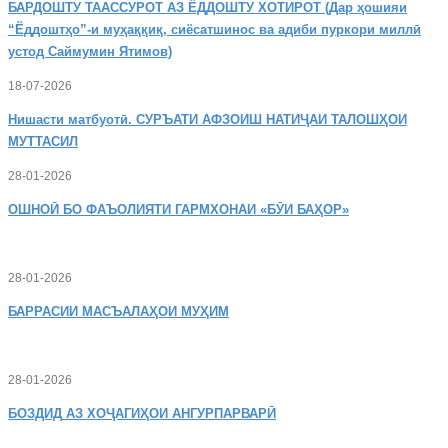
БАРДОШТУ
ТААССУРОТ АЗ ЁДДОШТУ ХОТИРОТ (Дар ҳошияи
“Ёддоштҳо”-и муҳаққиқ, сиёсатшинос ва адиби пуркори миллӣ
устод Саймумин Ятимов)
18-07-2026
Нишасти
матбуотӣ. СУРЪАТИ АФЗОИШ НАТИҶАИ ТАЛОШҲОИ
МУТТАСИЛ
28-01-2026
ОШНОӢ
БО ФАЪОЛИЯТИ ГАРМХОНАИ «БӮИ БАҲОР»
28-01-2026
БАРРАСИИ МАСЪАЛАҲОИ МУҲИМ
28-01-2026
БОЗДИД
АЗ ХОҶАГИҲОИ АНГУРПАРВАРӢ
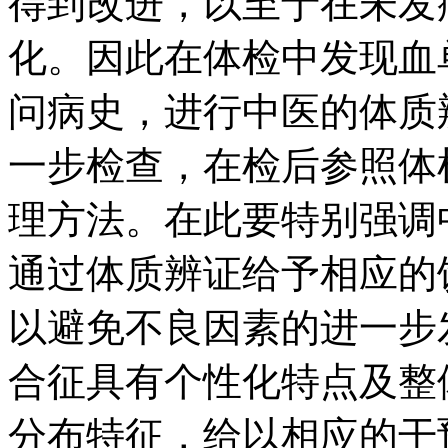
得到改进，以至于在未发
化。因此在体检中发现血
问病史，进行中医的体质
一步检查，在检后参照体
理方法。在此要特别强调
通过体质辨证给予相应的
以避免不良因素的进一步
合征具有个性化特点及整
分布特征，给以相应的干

════════

Identify each line in the rows above that contains the word "Ёддоштҳо", and copy every such line in full.

“Ёддоштҳо”-и муҳаққиқ, сиёсатшинос ва адиби пуркори миллӣ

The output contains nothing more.